If this is true, it would confirm the suspicion of many in Congress that the Reagan Administration wants to leave it to the legislative branch to make a decision on whether Israel violated the agreement, The Senate Foreign Relations Committee, which held two hearings last week on the June 7 Israeli raid, is scheduled to hold at least two more this week.

This development follows the vote by the U.S. for the unanimous condemnation of the Israeli raid by the United Nations Security Council last Friday. David Passage, a Department spokesman, continued to maintain today that the U.S. position was based principally on the belief that Israel “did not exhaust all diplomatic means” open to it and the international community before bombing the nuclear plant.

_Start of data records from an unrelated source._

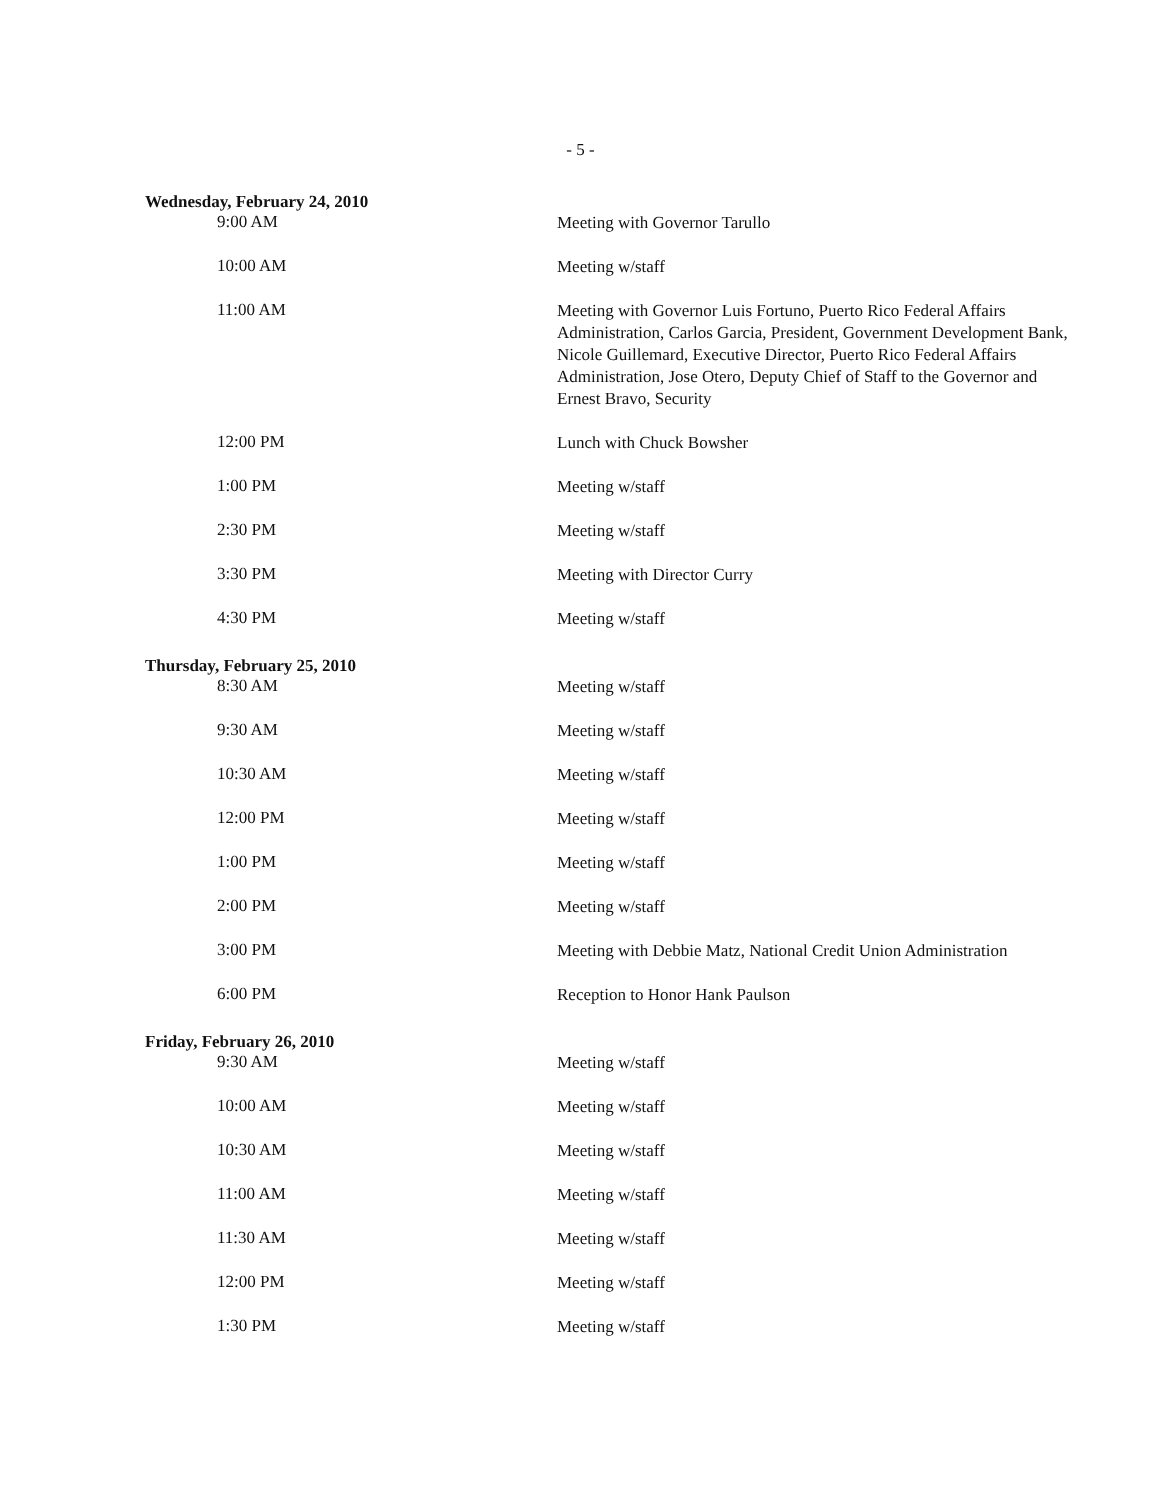- 5 -
| Wednesday, February 24, 2010 | |
| 9:00 AM | Meeting with Governor Tarullo |
| 10:00 AM | Meeting w/staff |
| 11:00 AM | Meeting with Governor Luis Fortuno, Puerto Rico Federal Affairs Administration, Carlos Garcia, President, Government Development Bank, Nicole Guillemard, Executive Director, Puerto Rico Federal Affairs Administration, Jose Otero, Deputy Chief of Staff to the Governor and Ernest Bravo, Security |
| 12:00 PM | Lunch with Chuck Bowsher |
| 1:00 PM | Meeting w/staff |
| 2:30 PM | Meeting w/staff |
| 3:30 PM | Meeting with Director Curry |
| 4:30 PM | Meeting w/staff |
| Thursday, February 25, 2010 | |
| 8:30 AM | Meeting w/staff |
| 9:30 AM | Meeting w/staff |
| 10:30 AM | Meeting w/staff |
| 12:00 PM | Meeting w/staff |
| 1:00 PM | Meeting w/staff |
| 2:00 PM | Meeting w/staff |
| 3:00 PM | Meeting with Debbie Matz, National Credit Union Administration |
| 6:00 PM | Reception to Honor Hank Paulson |
| Friday, February 26, 2010 | |
| 9:30 AM | Meeting w/staff |
| 10:00 AM | Meeting w/staff |
| 10:30 AM | Meeting w/staff |
| 11:00 AM | Meeting w/staff |
| 11:30 AM | Meeting w/staff |
| 12:00 PM | Meeting w/staff |
| 1:30 PM | Meeting w/staff |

PASSAGE REITERATES U.S. POLICY

Passage said that the general policy of the U.S. is that “all means short of violence should be used in order to prevent the situation from a violent” stage.

Passage admitted that the State Department had received last year a report from Ronald Richter, an American inspector for the International Atomic Energy Agency (IAEA) warning the U.S. mission to the IAEA that Iraq planned to build a nuclear weapon, but Passage would only say that Department officials had read it.

Richter, the only American inspector in the IAEA Mideast division, resigned from his job with the IAEA last Tuesday so he could testify before the Senate Foreign Relations Committee last Friday that the IAEA inspections could not prevent the Iraqis from building a nuclear bomb. When Passage was asked about Richter’s charge that only Hungarian and Soviet nationals were permitted to inspect the Iraqi reactor, Passage said the question should be asked at the IAEA headquarters in Vienna.

ROSTOW NOMINATED FOR DISARMAMENT AGENCY

Meanwhile, Eugene Rostow, a Yale University law professor and former Undersecretary of State for Political Affairs in the Johnson Administration, said that the Israeli raid on Iraq pointed to the need “to restore world public order” to prevent the spread of nuclear weapons.

“After the flash of lightning of the Israeli raid in Iraq, the world community should follow more strictly an agreed and concerted policy based on the principles of the Non-proliferation Treaty and the bilaterial and multilateral arrangements which have developed from it,” Rostow said.

Rostow, the 67-year-old chairman of the Committee on the Present Danger, was testifying before the Senate Foreign Relations Committee on his nomination by President Reagan to be director of the U.S. Arms Control and Disarmament Agency.

Israeli Ambassador Ephraim Evron said today he did not believe that the dispute over the Israeli raid on the Iraqi nuclear reactor would affect U.S.-Israeli relations. Evron made the comment after meeting with State Department Counselor Robert McFarlane, in what was described as a “routine” meeting. The Israeli envoy said that he hoped all major agreements with the United States would go ahead as scheduled, a reference to the U.S. suspension of the delivery of four F-16s to Israel.